## EXERCISE DETAILS
Here the job is to transcribe the data verbatim while leaving each picture out.

*** Opening RECORDED DATA ***

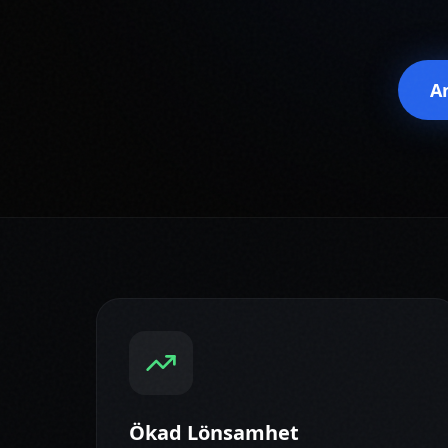
A
Ökad Lönsamhet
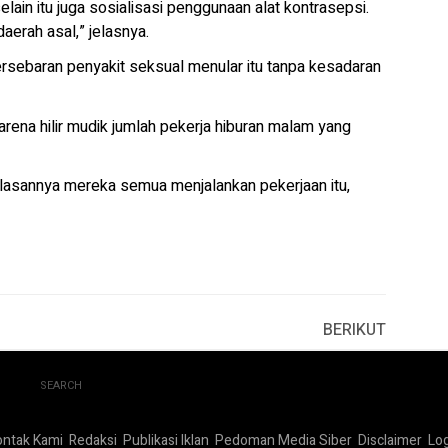
selain itu juga sosialisasi penggunaan alat kontrasepsi.
aerah asal,” jelasnya.
rsebaran penyakit seksual menular itu tanpa kesadaran
rena hilir mudik jumlah pekerja hiburan malam yang
alasannya mereka semua menjalankan pekerjaan itu,
BERIKUT
SEARCH
ontak Kami
Redaksi
Publikasi Iklan
Pedoman Media Siber
Disclaimer
Log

*** Closing RECORDED DATA ***

## REPLY TO THE EXERCISE
A
Ökad Lönsamhet
selain itu juga sosialisasi penggunaan alat kontrasepsi.
aerah asal,” jelasnya.
rsebaran penyakit seksual menular itu tanpa kesadaran
rena hilir mudik jumlah pekerja hiburan malam yang
alasannya mereka semua menjalankan pekerjaan itu,
BERIKUT
SEARCH
ontak Kami
Redaksi
Publikasi Iklan
Pedoman Media Siber
Disclaimer
Log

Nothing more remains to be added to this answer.